• EXERCISE BRIEF: Go through the lines below. Copy those with "properties".

:::::

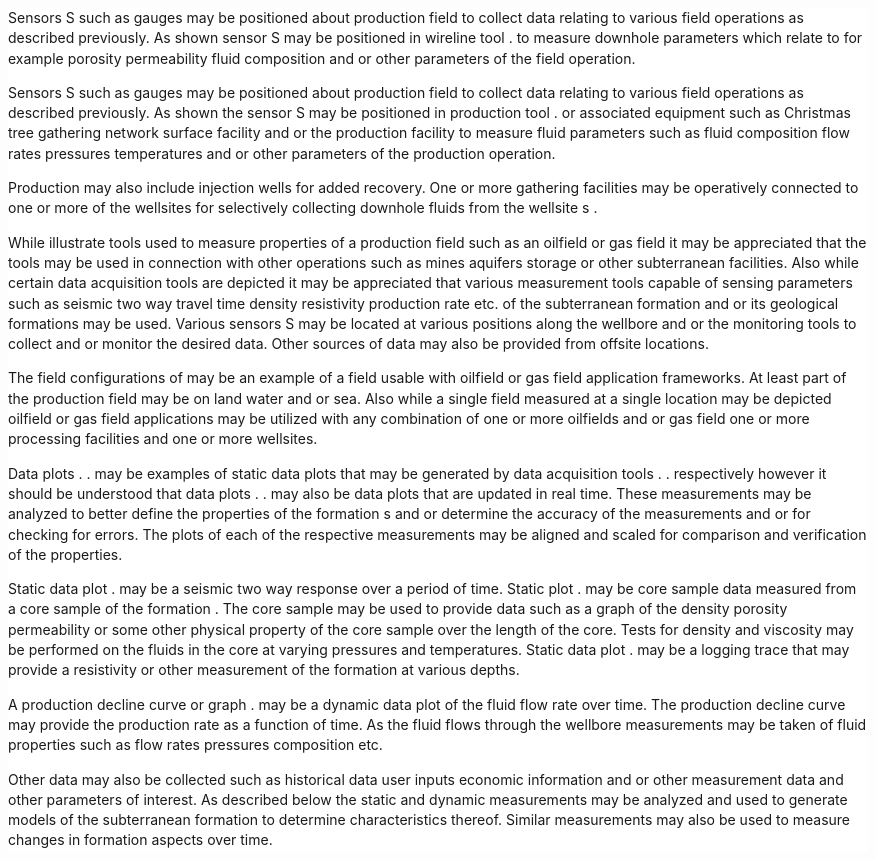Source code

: Sensors S such as gauges may be positioned about production field to collect data relating to various field operations as described previously. As shown sensor S may be positioned in wireline tool . to measure downhole parameters which relate to for example porosity permeability fluid composition and or other parameters of the field operation.

Sensors S such as gauges may be positioned about production field to collect data relating to various field operations as described previously. As shown the sensor S may be positioned in production tool . or associated equipment such as Christmas tree gathering network surface facility and or the production facility to measure fluid parameters such as fluid composition flow rates pressures temperatures and or other parameters of the production operation.

Production may also include injection wells for added recovery. One or more gathering facilities may be operatively connected to one or more of the wellsites for selectively collecting downhole fluids from the wellsite s .

While illustrate tools used to measure properties of a production field such as an oilfield or gas field it may be appreciated that the tools may be used in connection with other operations such as mines aquifers storage or other subterranean facilities. Also while certain data acquisition tools are depicted it may be appreciated that various measurement tools capable of sensing parameters such as seismic two way travel time density resistivity production rate etc. of the subterranean formation and or its geological formations may be used. Various sensors S may be located at various positions along the wellbore and or the monitoring tools to collect and or monitor the desired data. Other sources of data may also be provided from offsite locations.

The field configurations of may be an example of a field usable with oilfield or gas field application frameworks. At least part of the production field may be on land water and or sea. Also while a single field measured at a single location may be depicted oilfield or gas field applications may be utilized with any combination of one or more oilfields and or gas field one or more processing facilities and one or more wellsites.

Data plots . . may be examples of static data plots that may be generated by data acquisition tools . . respectively however it should be understood that data plots . . may also be data plots that are updated in real time. These measurements may be analyzed to better define the properties of the formation s and or determine the accuracy of the measurements and or for checking for errors. The plots of each of the respective measurements may be aligned and scaled for comparison and verification of the properties.

Static data plot . may be a seismic two way response over a period of time. Static plot . may be core sample data measured from a core sample of the formation . The core sample may be used to provide data such as a graph of the density porosity permeability or some other physical property of the core sample over the length of the core. Tests for density and viscosity may be performed on the fluids in the core at varying pressures and temperatures. Static data plot . may be a logging trace that may provide a resistivity or other measurement of the formation at various depths.

A production decline curve or graph . may be a dynamic data plot of the fluid flow rate over time. The production decline curve may provide the production rate as a function of time. As the fluid flows through the wellbore measurements may be taken of fluid properties such as flow rates pressures composition etc.

Other data may also be collected such as historical data user inputs economic information and or other measurement data and other parameters of interest. As described below the static and dynamic measurements may be analyzed and used to generate models of the subterranean formation to determine characteristics thereof. Similar measurements may also be used to measure changes in formation aspects over time.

:::::

• OUTPUT OF THE TASK:
While illustrate tools used to measure properties of a production field such as an oilfield or gas field it may be appreciated that the tools may be used in connection with other operations such as mines aquifers storage or other subterranean facilities. Also while certain data acquisition tools are depicted it may be appreciated that various measurement tools capable of sensing parameters such as seismic two way travel time density resistivity production rate etc. of the subterranean formation and or its geological formations may be used. Various sensors S may be located at various positions along the wellbore and or the monitoring tools to collect and or monitor the desired data. Other sources of data may also be provided from offsite locations.
Data plots . . may be examples of static data plots that may be generated by data acquisition tools . . respectively however it should be understood that data plots . . may also be data plots that are updated in real time. These measurements may be analyzed to better define the properties of the formation s and or determine the accuracy of the measurements and or for checking for errors. The plots of each of the respective measurements may be aligned and scaled for comparison and verification of the properties.
A production decline curve or graph . may be a dynamic data plot of the fluid flow rate over time. The production decline curve may provide the production rate as a function of time. As the fluid flows through the wellbore measurements may be taken of fluid properties such as flow rates pressures composition etc.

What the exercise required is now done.